IDENTIFICATION AND ANALYSIS OF LEAD COMPOUNDS AGAINST HIV-1 INTEGRASE ENZYME USING ADMET PREDICTION AND DOCKING ANALYSIS

Acquired immune deficiency syndrome (AIDS), one of the most challenging diseases world-wide is caused by human immunodeficiency virus (HIV), member of human retrovirus family. Various therapies and treatments of HIV are provided, but these are rapidly drug resistance in recent decades. After the explosion of HIV integrase (enzyme essential for the replication of DNA virus in the host genome), pharmacoinformatic approaches have become necessary to find target proteins and potential lead compounds. In the current study, identification of novel lead compounds for the HIV-1 integrase enzyme is done using different chemometric techniques. A set of 26 compounds obtained from literature are used for the ADMET prediction using DruLiTo software. The FlexX score of the compo-unds C2 and C10, fitting all the ADMET properties, with the target protein is found to be – 8.0 and – 18.4 respectively.
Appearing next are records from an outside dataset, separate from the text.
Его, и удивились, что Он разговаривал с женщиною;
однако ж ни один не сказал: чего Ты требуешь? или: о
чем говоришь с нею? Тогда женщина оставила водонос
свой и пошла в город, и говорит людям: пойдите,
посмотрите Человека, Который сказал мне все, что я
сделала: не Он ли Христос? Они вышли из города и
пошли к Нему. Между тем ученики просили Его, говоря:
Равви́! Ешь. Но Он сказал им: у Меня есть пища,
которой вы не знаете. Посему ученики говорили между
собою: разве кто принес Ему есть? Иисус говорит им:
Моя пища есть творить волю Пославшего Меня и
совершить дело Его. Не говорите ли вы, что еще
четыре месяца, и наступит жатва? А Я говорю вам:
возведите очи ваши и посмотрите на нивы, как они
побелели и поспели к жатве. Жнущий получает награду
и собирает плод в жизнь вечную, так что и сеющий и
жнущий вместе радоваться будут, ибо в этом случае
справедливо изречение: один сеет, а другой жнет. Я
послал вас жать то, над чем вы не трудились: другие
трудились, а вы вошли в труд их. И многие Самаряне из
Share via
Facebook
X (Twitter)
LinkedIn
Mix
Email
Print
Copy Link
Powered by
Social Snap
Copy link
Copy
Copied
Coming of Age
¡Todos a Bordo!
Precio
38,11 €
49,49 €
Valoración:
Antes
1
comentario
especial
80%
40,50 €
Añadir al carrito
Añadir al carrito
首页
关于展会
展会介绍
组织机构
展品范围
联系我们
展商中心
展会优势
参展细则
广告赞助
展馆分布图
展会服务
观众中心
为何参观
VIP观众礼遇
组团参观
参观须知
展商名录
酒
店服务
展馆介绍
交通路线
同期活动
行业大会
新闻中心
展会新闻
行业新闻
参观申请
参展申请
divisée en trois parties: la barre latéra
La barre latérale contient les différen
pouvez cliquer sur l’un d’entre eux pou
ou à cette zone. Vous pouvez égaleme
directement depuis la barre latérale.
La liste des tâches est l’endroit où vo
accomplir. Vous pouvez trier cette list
These ligands are further analysed for the core replacement studies using ReCore module of LeadIt software which gave two novel compounds from Zinc database qualifying the ADMET properties with FlexX score of – 10.3 for ZINC0358167 and – 12.2 for ZINC2184697 respectively. The docking score of lead compounds obtained from ZINC database are compared and found to be superior to that of the FDA approved drugs Raltegravir and Elvitegravir. The analysis of binding preferences and improvement of the inhibitory potency is done.